EU authorities don’t have a clear message about the Spanish economy. One day they describe the country as Europe’s future locomotive and the next the compare it to Slovenia. Their only clear suggestion is that Spain should make further adjustments. In its last report, the EC asks for a new labor reform in order to make dismissal even cheaper and a pension system adjustment. The government has established an expert committee to undertake the reform of the public pension system so that, as they say, its sustainability (magic word) is guaranteed.
There is this strange unanimity about the Spanish pension system as a result of media propaganda and the verbiage of the experts. Is established as a fact of life that demographic reasons make the system as we now know it unsustainable; and to make the case experts present ratios between assets and liabilities for the coming years. These forecasts, which supporters of the reform (that is to say, supporters of budget cuts) have used since the beginning of the 1980s, have always failed. In addition, and this is crucial, this simple approach forgets a fundamental fact: productivity.
The issue is not how many are those who produce but how much is produced. One hundred workers can produce the same as one thousand if their productivity is ten times higher. Therefore those questioning the viability of public pensions make a great mistake by basing their arguments only on the ratio of the number of workers by pensioners because, even though this proportion will be reduced in the future, each worker will be producing much more. Perhaps what happened to agriculture can serve as example. Fifty years ago 30% of the Spanish active population worked in agriculture. Today, it’s just 3 percent, but that 3% produces more than the mentioned 30%. That is, one smaller number of workers can sustain a larger number of pensioners.
We need to consider the evolution of per capita income. If per capita income grows, there is no reason, no matter the population pyramid, to think that a group of citizens (pensioners) cannot continue perceiving the same income in real terms. If per capita income increases, pensions should not only be not reduced but they would have to be increased above the living costs.

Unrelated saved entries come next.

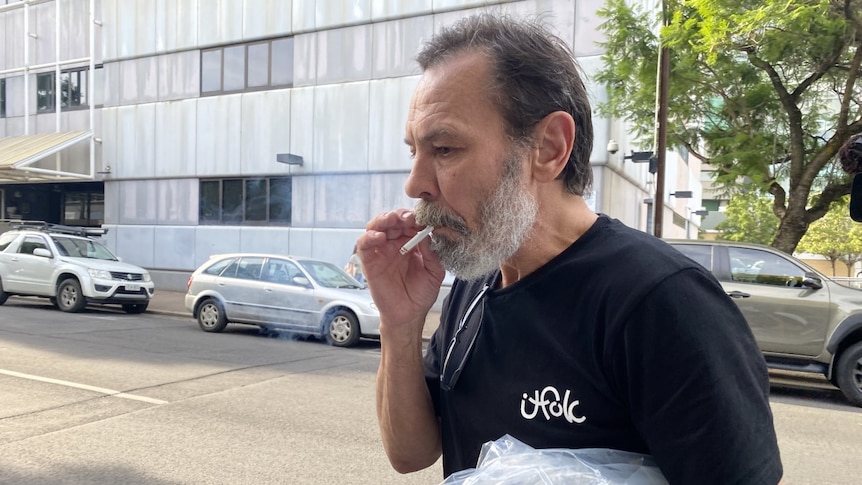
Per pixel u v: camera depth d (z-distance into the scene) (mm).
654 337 939
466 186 1090
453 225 1126
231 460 4039
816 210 9516
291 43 15312
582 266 1062
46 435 4430
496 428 1148
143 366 6926
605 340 1001
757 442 897
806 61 8938
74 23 18734
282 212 15438
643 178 16469
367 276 1407
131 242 17672
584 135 1171
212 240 16359
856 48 9023
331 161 14734
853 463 4426
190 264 16719
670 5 9844
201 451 4191
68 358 7227
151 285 12828
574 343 1046
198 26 16547
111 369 6699
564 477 958
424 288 1398
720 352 923
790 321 6801
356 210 14445
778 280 7027
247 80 15969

The problem of the Spanish pension system should be seen in terms of distribution, not lack of resources. In the last thirty years the per capita income has doubled and hopefully in the future it will experiment a similar evolution. If so, it is absurd to say that there are no resources to pay retirement benefits, because it will all depend on what the society, and especially politicians, decide and if they want a genuine redistributive policy. Only the collapse of the economy could really jeopardize the pension system. But in this case retirees wouldn’t be the only ones who’d have problems.
The threat to the public pension system is not in life expectancy or the population pyramid but in applying an economic policy that drives the entire economy into a permanent recession. The sustainability of pensions is not different from the sustainability of the Spanish economy, which until now seemed fully guaranteed and that could only be jeopardized by the stubbornness to enter and remain in projects so contradictory and incoherent as the Monetary Union.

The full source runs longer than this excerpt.